Ebbene, l'antidoto spirituale e mentale l'ho trovato: pensare alla Pasqua! immergermi nei Vangeli che la liturgia di queste domeniche ci propone, per concepire e scrivere pensieri di sapore pasquale, pensieri di vita, pensieri di speranza, pensieri di rinascita, pensieri fondati sulla certezza di un futuro nuovo, migliore di oggi, e anche di ieri, perché fecondato dal sangue dei martiri, di tanti innocenti stroncati dal male. Lo scriveva Tertulliano: “Sangue dei martiri, sementi di nuovi cristiani”.
Noi siamo responsabili anche delle loro vite!

Noi che crediamo nella vita oltre la morte, vita di Cristo e dunque anche vita nostra, dobbiamo continuare a crederci, per noi e per loro! A che cosa serve essere vivi, se non a credere nella vita?

Certo, anche noi vorremmo avere conferme, come Tommaso apostolo: conferme in anteprima, se possibile... Ma non è possibile! Una fede come quella dell'apostolo chiamato Didimo è invero incredulità bell'e buona! la stessa che manifestavano i sommi sacerdoti e i capi del popolo ai piedi della croce di Cristo: “Se costui è il figlio di Dio, scenda dalla croce e gli crederemo!” (cfr. Mc 15,31-32). La fede è fede solo quando è senza ‘sé e senza ‘ma'.

La conclusione del Vangelo è fondamentale! Per avere la vita, è necessario credere che Gesù è il Cristo. Venti secoli di storia della Chiesa ci hanno insegnato - prove alla mano! - che la fede in Cristo è stata in grado di smuovere montagne, scoprendo nuove vie di promozione umana, scongiurando guerre, abbattendo totalitarismi, e ponendo fine - sissignore! - a pandemie.

Non sono fideista, lo sapete, e non penso che la fede possa in qualche modo sostituirsi alla ricerca scientifica e alla medicina. La fede può invece sostenere la scienza e la medicina, può camminare insieme, può addirittura precederle, nella convinzione che “tutto andrà bene!”.

A proposito: queste parole - tutto andrà bene! -, che sentiamo pronunciare così spesso, negli ultimi mesi, le pronunciò per la prima volta Giuliana di Norwich (Norfolk, Regno Unito, 1342-1416), la più famosa mistica tardomedievale; più precisamente, gliele confidò Gesù in persona, manifestatosi (a lei) in visione.

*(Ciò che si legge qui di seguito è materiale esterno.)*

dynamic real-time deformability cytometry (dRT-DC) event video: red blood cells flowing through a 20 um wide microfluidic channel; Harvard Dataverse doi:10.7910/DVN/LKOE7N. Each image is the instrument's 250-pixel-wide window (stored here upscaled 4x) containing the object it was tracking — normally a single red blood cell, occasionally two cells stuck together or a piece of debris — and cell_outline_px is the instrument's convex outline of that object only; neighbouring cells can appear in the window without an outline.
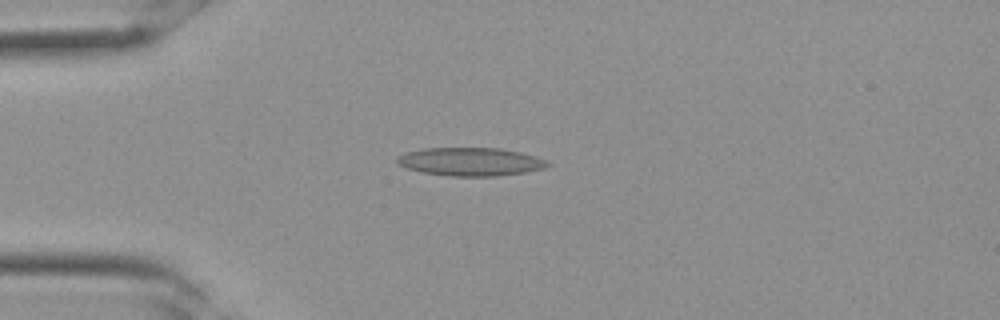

Credere che Gesù è il Cristo significa credere che l'uomo può e deve fare fino in fondo la sua parte, fiducioso che anche Dio farà la sua. Nel cenacolo, gli Apostoli si sentivano perduti, paralizzati dalla paura. Entrò Gesù a porte chiuse, lo riconobbero, credettero in Lui, e la paura svanì.

Attenzione: il Signore non disse loro: “Coraggio, ora ci sono io e ci penso io...”; il Risorto diede agli Undici i poteri necessari, ma soprattutto la consapevolezza che, da ora in poi, i loro sforzi, le loro fatiche, le energie profuse,... non sarebbero state inutili.

Il Risorto non opera al posto nostro. Senza di noi, Lui non può nulla! Insieme con Lui, noi possiamo tutto! É il principio dell'incarnazione. O per dirla con le parole di sant'Agostino: “Colui che ti ha creato senza di te, non ti salverà senza di te”! E così sia.